Reimbursement Amount to Contractors Increases; Underscores Need for Congressional Action

Press Release April 24, 2012

Washington, D.C.— An increase to $763,029 of the maximum reimbursement to government contractors for executive compensation underscores the immediate need for Congress to scrap the current federal mandate and install sensible limits on reimbursement rates sought by the Obama administration and the National Treasury Employees Union (NTEU), said NTEU President Colleen M. Kelley.

“There is absolutely no reason that taxpayers should fund government reimbursements for private contractor salaries that are more than three times higher than the pay of Cabinet secretaries,” said President Kelley.

The NTEU leader expressed that view in the wake of action by the Office of Federal Procurement Policy (OFPP) raising the maximum reimbursement for the top five executives of private companies performing government work under cost-based contracts. The increase is some $70,000 over the previous maximum of $693,951. OFPP is part of the Office of Management and Budget.

Contractors may pay their employees any amount they wish, but the government sets a cap—under a formula enacted into law in 1997—it will reimburse a contractor for its top five executives.

“This so-called ‘executive compensation benchmark’ is based on a survey of compensation—including salaries, bonuses, restricted stock and deferred and performance incentives—that has nothing to do with the value delivered to taxpayers,” Kelley said.

In congressional testimony earlier this spring, the NTEU leader called for sensible caps on contractor reimbursements, and expressed support for pending House legislation introduced by Rep. Paul Tonko (D-NY) that would set the limit at $200,000. Such a move, which mirrors the level proposed by President Obama, could save the government $50 billion over 10 years.

NTEU has long sought less federal dependence on private contractors, repeatedly warning that an overreliance carries the very serious risk of eroding the capabilities of federal agencies to the point where they cannot effectively perform their missions.

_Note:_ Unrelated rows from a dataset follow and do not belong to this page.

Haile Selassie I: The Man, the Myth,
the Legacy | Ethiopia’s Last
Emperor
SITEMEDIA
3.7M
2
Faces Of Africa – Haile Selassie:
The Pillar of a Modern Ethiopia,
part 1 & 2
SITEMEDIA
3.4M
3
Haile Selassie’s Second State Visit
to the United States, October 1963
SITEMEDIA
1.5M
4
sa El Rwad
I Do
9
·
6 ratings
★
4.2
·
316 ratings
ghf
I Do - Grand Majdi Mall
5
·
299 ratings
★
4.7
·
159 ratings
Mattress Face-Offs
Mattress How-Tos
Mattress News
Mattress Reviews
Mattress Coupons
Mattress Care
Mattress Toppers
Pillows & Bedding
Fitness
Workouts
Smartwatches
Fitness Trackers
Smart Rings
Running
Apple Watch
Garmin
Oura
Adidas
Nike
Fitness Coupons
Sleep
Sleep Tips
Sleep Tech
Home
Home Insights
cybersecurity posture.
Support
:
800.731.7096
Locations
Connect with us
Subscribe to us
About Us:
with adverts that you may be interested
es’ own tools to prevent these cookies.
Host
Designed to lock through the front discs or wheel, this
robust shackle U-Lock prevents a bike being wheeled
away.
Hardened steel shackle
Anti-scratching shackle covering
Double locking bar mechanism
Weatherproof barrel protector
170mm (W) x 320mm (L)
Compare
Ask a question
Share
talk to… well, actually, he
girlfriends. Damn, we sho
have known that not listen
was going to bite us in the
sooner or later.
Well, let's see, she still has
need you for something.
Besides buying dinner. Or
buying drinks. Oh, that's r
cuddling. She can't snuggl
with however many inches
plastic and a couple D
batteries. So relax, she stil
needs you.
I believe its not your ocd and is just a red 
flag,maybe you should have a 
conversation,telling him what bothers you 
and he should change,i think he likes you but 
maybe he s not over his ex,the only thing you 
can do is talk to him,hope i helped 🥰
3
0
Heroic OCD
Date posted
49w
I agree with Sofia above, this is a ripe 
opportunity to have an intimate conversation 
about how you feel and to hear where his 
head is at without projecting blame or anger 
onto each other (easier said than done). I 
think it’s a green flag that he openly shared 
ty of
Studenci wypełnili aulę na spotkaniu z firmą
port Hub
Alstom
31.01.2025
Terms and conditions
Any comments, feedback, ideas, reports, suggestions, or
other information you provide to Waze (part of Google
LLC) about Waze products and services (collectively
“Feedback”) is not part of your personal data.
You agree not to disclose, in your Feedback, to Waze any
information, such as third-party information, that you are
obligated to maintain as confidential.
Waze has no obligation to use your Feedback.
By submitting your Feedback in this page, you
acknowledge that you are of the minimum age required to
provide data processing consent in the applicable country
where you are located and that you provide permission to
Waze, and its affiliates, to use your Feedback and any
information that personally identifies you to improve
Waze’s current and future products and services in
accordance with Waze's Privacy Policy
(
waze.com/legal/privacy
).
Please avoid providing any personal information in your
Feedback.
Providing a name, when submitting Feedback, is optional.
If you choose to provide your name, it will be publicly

That is particularly dangerous, President Kelley has said, when it comes to the performance of inherently governmental work by unaccountable private contractors. “All such inherently governmental work, and work closely associated with it, should remain—or be brought back into—the hands of trained, accountable federal workers,” she said.

A companion legislative proposal in the Senate, introduced by Sen. Barbara Boxer (D-Calif.) and Sen. Charles Grassley (R-Iowa), would reduce the contractor reimbursement cap to $400,000, the level of the salary paid to the president.

NTEU is the nation’s largest independent union of federal workers, representing 150,000 employees in 31 agencies and departments.